El régimen de Nicolai Ceaucesco dejó al país
al borde de la bancarrota y los chanchullos y malas prácticas
comerciales están a la orden del día. Pero no dejéis
que esto os decepcione.
Viajar por Rumania puede ser una experiencia sumamente gratificante
y enriquecedora. Sus salvajes paisajes montañosos, su rica
fauna, así como sus numerosas culturas y habitantes no
dejarán viajero insatisfecho.
Los rumanos tienen algo de latinos: suelen ser cálidos,
espontáneos, anárquicos, amantes de los placeres
de la vida.
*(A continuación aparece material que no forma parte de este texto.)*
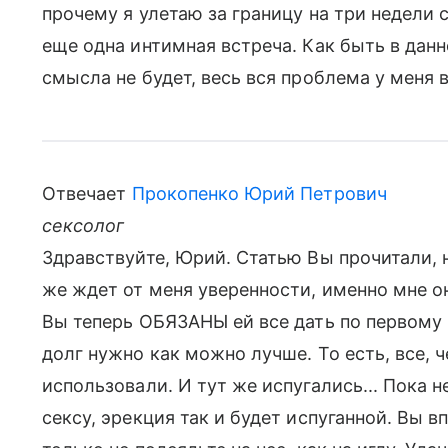
прочему я улетаю за границу на три недели 
еще одна интимная встреча. Как быть в данно
смысла не будет, весь вся проблема у меня в 
Отвечает
Прокопенко Юрий Петрович
сексолог
Здравствуйте, Юрий. Статью Вы прочитали, н
же ждет от меня уверенности, именно мне он
Вы теперь ОБЯЗАНЫ ей все дать по первому
долг нужно как можно лучше. То есть, все, ч
использовали. И тут же испугались... Пока 
сексу, эрекция так и будет испуганной. Вы 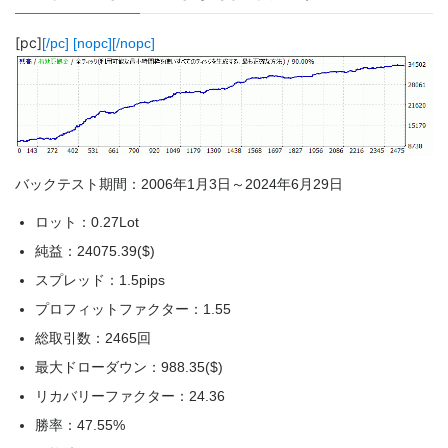
[pc]
[/pc] [nopc]
[/nopc]
バックテスト期間：2006年1月3日～2024年6月29日
ロット：0.27Lot
純益：24075.39($)
スプレッド：1.5pips
プロフィットファクター：1.55
総取引数：2465回
最大ドローダウン：988.35($)
リカバリーファクター：24.36
勝率：47.55%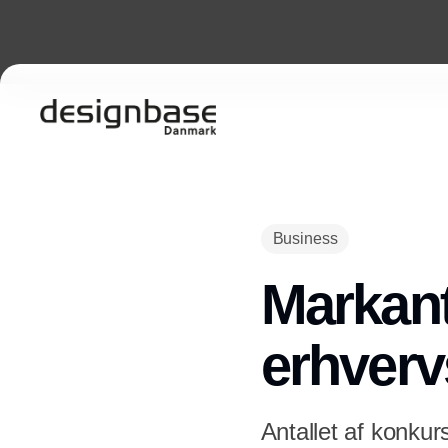
Business
Markant
erhverv
Antallet af konku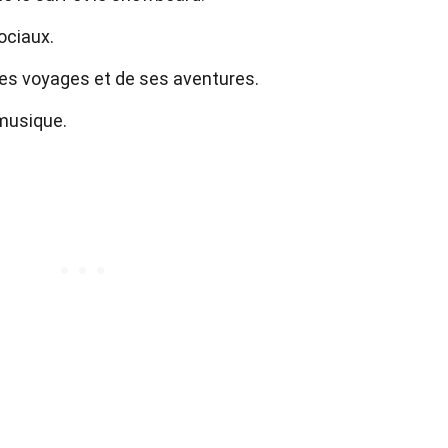
ociaux.
ses voyages et de ses aventures.
musique.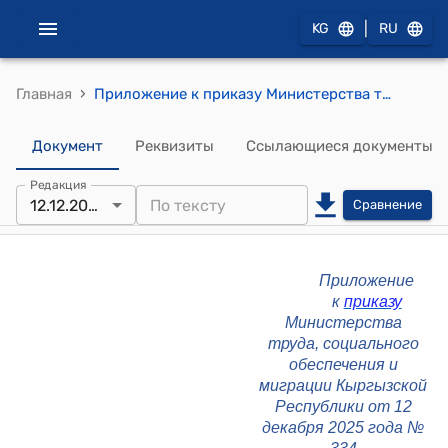
|
KG
RU
›
Главная
Приложение к приказу Министерства труда, социального обеспечения и миграции КР от 12 декабря 2025 года № 334
Документ
Реквизиты
Ссылающиеся документы
Редакция
12.12.2025
Сравнение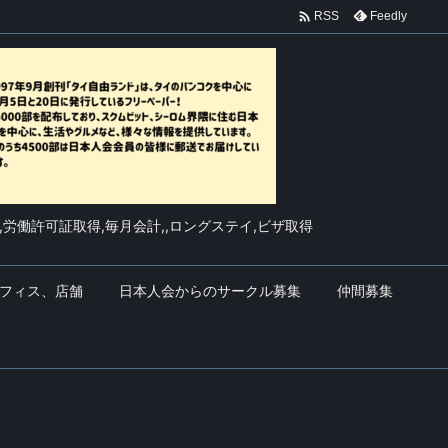

Feedly
RSS
,労働許可証取得,毎月会計,,ロングステイ,ビザ取得
フィス、店舗
日本人会からのサークル募集
仲間募集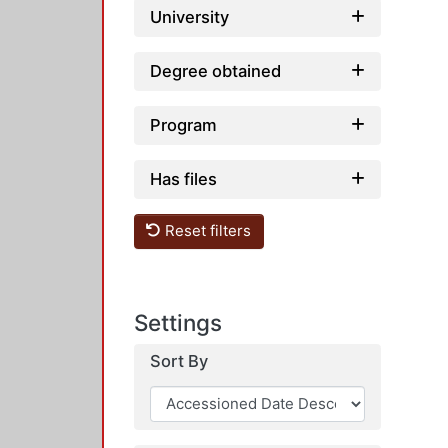
University
Degree obtained
Program
Has files
Reset filters
Settings
Sort By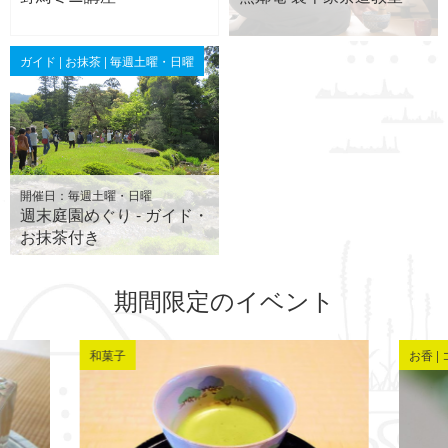
ガイド | お抹茶 | 毎週土曜・日曜
開催日：毎週土曜・日曜
週末庭園めぐり - ガイド・
お抹茶付き
期間限定のイベント
和菓子
お香 |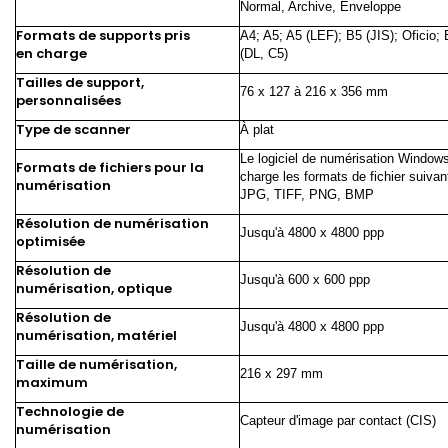
Normal, Archive, Enveloppe
Formats de supports pris
A4; A5; A5 (LEF); B5 (JIS); Oficio;
en charge
(DL, C5)
Tailles de support,
76 x 127 à 216 x 356 mm
personnalisées
Type de scanner
À plat
Le logiciel de numérisation Window
Formats de fichiers pour la
charge les formats de fichier suivan
numérisation
JPG, TIFF, PNG, BMP
Résolution de numérisation
Jusqu'à 4800 x 4800 ppp
optimisée
Résolution de
Jusqu'à 600 x 600 ppp
numérisation, optique
Résolution de
Jusqu'à 4800 x 4800 ppp
numérisation, matériel
Taille de numérisation,
216 x 297 mm
maximum
Technologie de
Capteur d'image par contact (CIS)
numérisation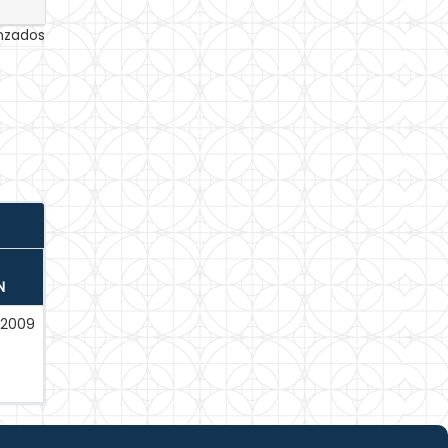
anzados
N
-2009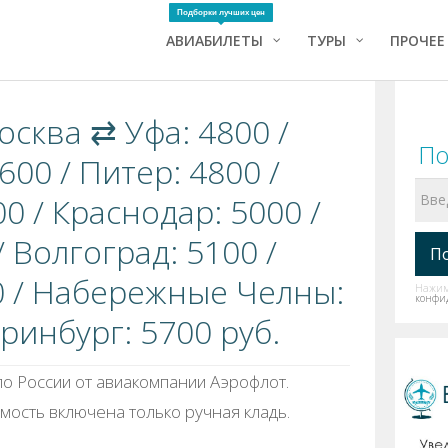
Подборки лучших цен
АВИАБИЛЕТЫ
ТУРЫ
ПРОЧЕЕ
осква ⇄ Уфа: 4800 /
По
00 / Питер: 4800 /
0 / Краснодар: 5000 /
/ Волгоград: 5100 /
0 / Набережные Челны:
Нажима
конфи
еринбург: 5700 руб.
о России от авиакомпании Аэрофлот.
имость включена только ручная кладь.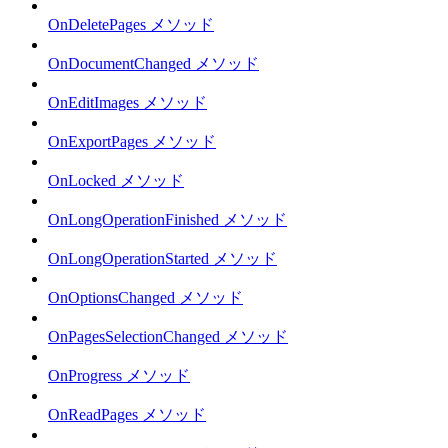
OnDeletePages メソッド
OnDocumentChanged メソッド
OnEditImages メソッド
OnExportPages メソッド
OnLocked メソッド
OnLongOperationFinished メソッド
OnLongOperationStarted メソッド
OnOptionsChanged メソッド
OnPagesSelectionChanged メソッド
OnProgress メソッド
OnReadPages メソッド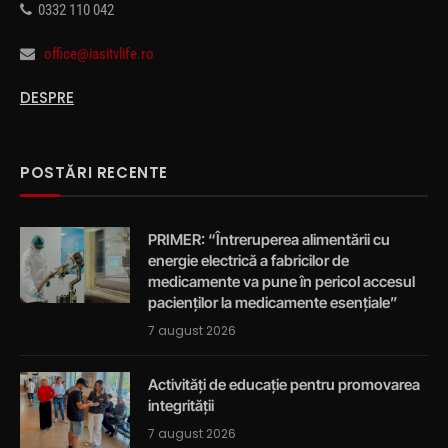
0332 110 042
office@iasitvlife.ro
DESPRE
POSTĂRI RECENTE
PRIMER: “Întreruperea alimentării cu
energie electrică a fabricilor de
medicamente va pune în pericol accesul
pacienților la medicamente esențiale”
7 august 2026
Activități de educație pentru promovarea
integrității
7 august 2026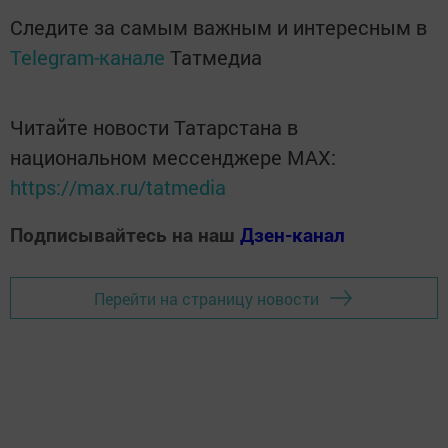
Следите за самым важным и интересным в
Telegram-канале
Татмедиа
Читайте новости Татарстана в
национальном мессенджере MАХ:
https://max.ru/tatmedia
Подписывайтесь на наш
Дзен-канал
Перейти на страницу новости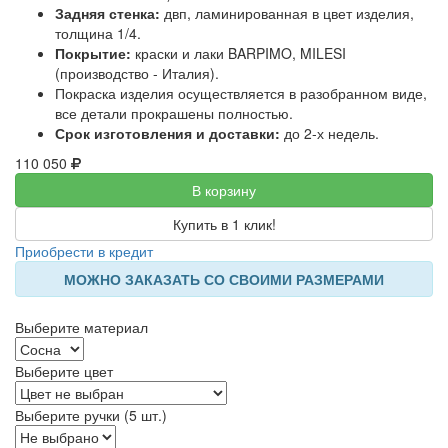
Задняя стенка:
двп, ламинированная в цвет изделия,
толщина 1/4.
Покрытие:
краски и лаки BARPIMO, MILESI
(производство - Италия).
Покраска изделия осуществляется в разобранном виде,
все детали прокрашены полностью.
Срок изготовления и доставки:
до 2-х недель.
110 050
В корзину
Купить в 1 клик!
Приобрести в кредит
МОЖНО ЗАКАЗАТЬ СО СВОИМИ РАЗМЕРАМИ
Выберите материал
Выберите цвет
Выберите ручки (5 шт.)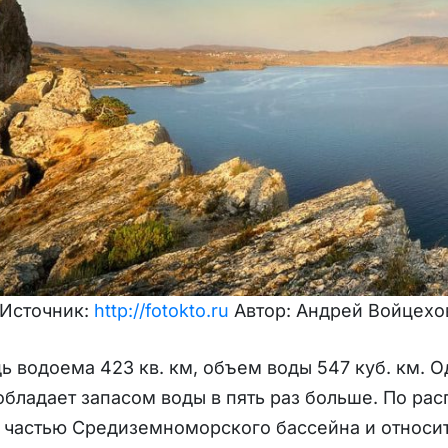
 Источник:
http://fotokto
.
ru
Автор: Андрей Войцехо
 водоема 423 кв. км, объем воды 547 куб. км. 
бладает запасом воды в пять раз больше. По ра
частью Средиземноморского бассейна и относитс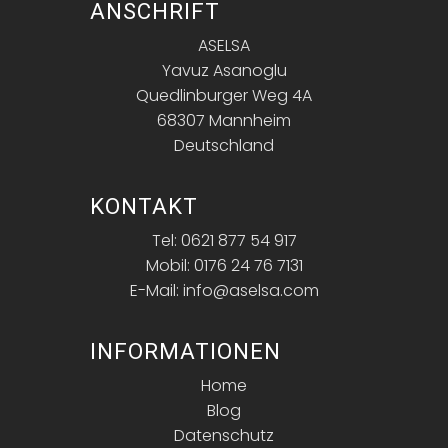
ANSCHRIFT
ASELSA
Yavuz Asanoglu
Quedlinburger Weg 4A
68307 Mannheim
Deutschland
KONTAKT
Tel: 0621 877 54 917
Mobil: 0176 24 76 7131
E-Mail: info@aselsa.com
INFORMATIONEN
Home
Blog
Datenschutz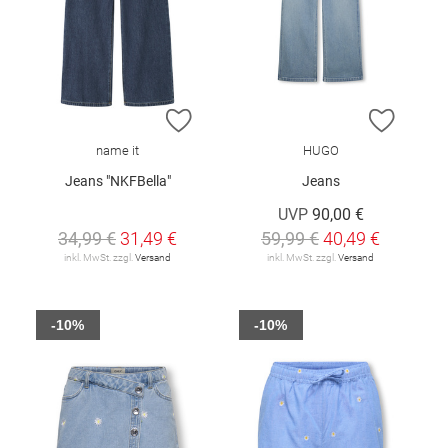
ZUR WUNSCHLISTE HINZUFÜGEN
ZUR W
name it
HUGO
Jeans "NKFBella"
Jeans
UVP
90,00 €
34,99 €
31,49 €
59,99 €
40,49 €
inkl. MwSt. zzgl.
Versand
inkl. MwSt. zzgl.
Versand
-10%
-10%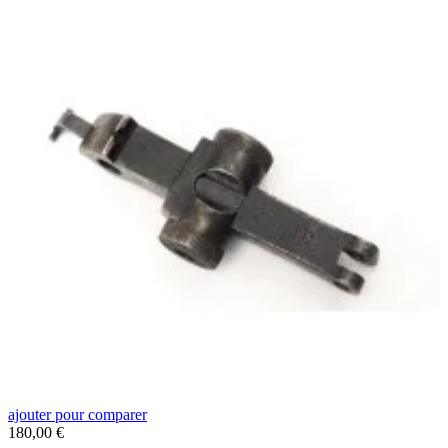
ajouter pour comparer
a
Prix
P
180,00 €
2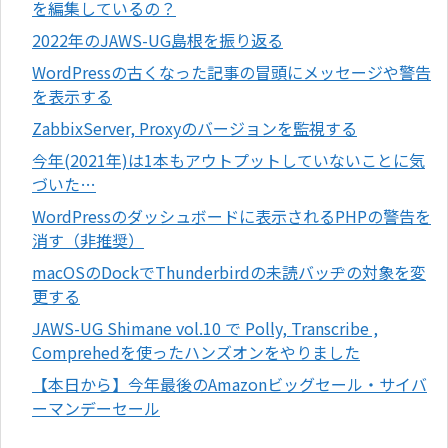
を編集しているの？
2022年のJAWS-UG島根を振り返る
WordPressの古くなった記事の冒頭にメッセージや警告
を表示する
ZabbixServer, Proxyのバージョンを監視する
今年(2021年)は1本もアウトプットしていないことに気
づいた…
WordPressのダッシュボードに表示されるPHPの警告を
消す（非推奨）
macOSのDockでThunderbirdの未読バッヂの対象を変
更する
JAWS-UG Shimane vol.10 で Polly, Transcribe ,
Comprehedを使ったハンズオンをやりました
【本日から】今年最後のAmazonビッグセール・サイバ
ーマンデーセール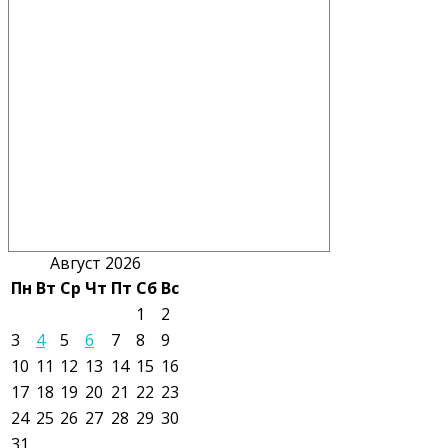
Август 2026
Пн
Вт
Ср
Чт
Пт
Сб
Вс
1
2
3
4
5
6
7
8
9
10
11
12
13
14
15
16
17
18
19
20
21
22
23
24
25
26
27
28
29
30
31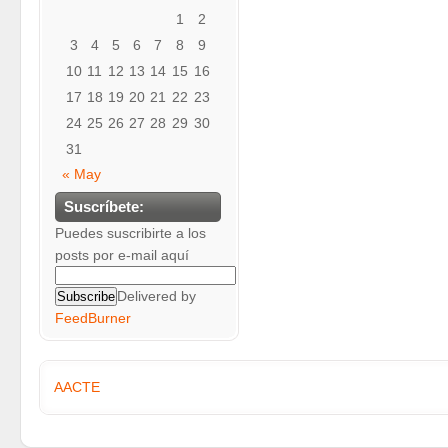
1
2
3
4
5
6
7
8
9
10
11
12
13
14
15
16
17
18
19
20
21
22
23
24
25
26
27
28
29
30
31
« May
Suscríbete:
Puedes suscribirte a los
posts por e-mail aquí
Delivered by
FeedBurner
AACTE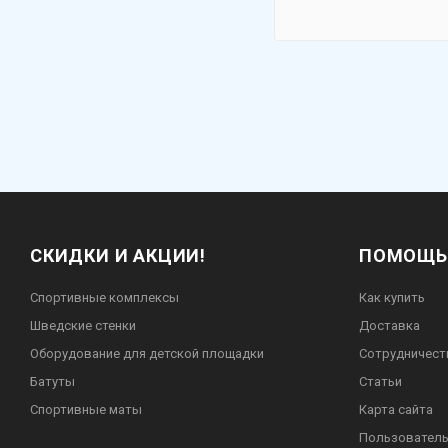
СКИДКИ И АКЦИИ!
ПОМОЩЬ
Спортивные комплексы
Как купить
Шведские стенки
Доставка
Оборудование для детской площадки
Сотрудничест
Батуты
Статьи
Спортивные маты
Карта сайта
Пользователь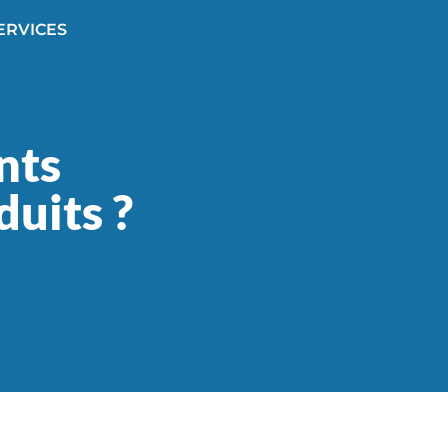
ERVICES
nts
duits ?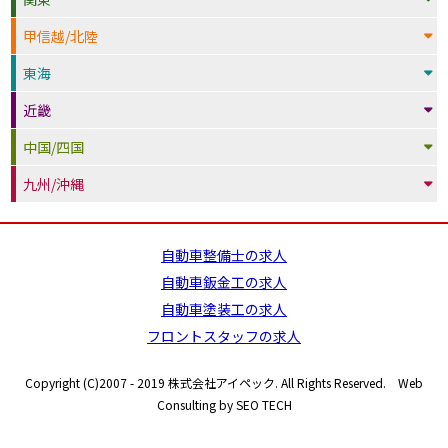
甲信越/北陸
東海
近畿
中国/四国
九州/沖縄
自動車整備士の求人
自動車鈑金工の求人
自動車塗装工の求人
フロントスタッフの求人
Copyright (C)2007 - 2019 株式会社アイペック. All Rights Reserved. Web
Consulting by SEO TECH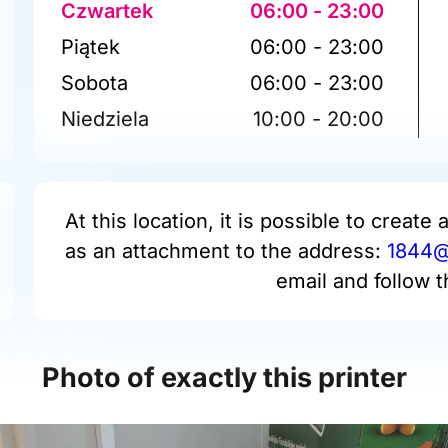
Czwartek
06:00 - 23:00
Piątek
06:00 - 23:00
Sobota
06:00 - 23:00
Niedziela
10:00 - 20:00
At this location, it is possible to create 
as an attachment to the address:
1844@p
email and follow t
Photo of exactly this printer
Además de la etnia rumana están los
sajones (alemanes) de Transilvania, que viven en ciudades fortificadas
medievales; también están los magiares (sobre el
medio millón), que suelen conservar un estilo de vida tradicional
desaparecido hace tiempo en Hungría; y por último
los ucranianos, serbios, búlgaros, gitanos, turcos y tártaros
que se mezclan en la costa y en el delta del Danubio.
Bucarest, la capital, si bien no destaca como ciudad europea
también tiene su interés local. Pero lo mejor de
Rumania son, sin duda, los Cárpatos y Transilvania, una
región de gran belleza y una historia fascinante, uno de
los paisajes montañosos más hermosos e inexplorados
de Europa.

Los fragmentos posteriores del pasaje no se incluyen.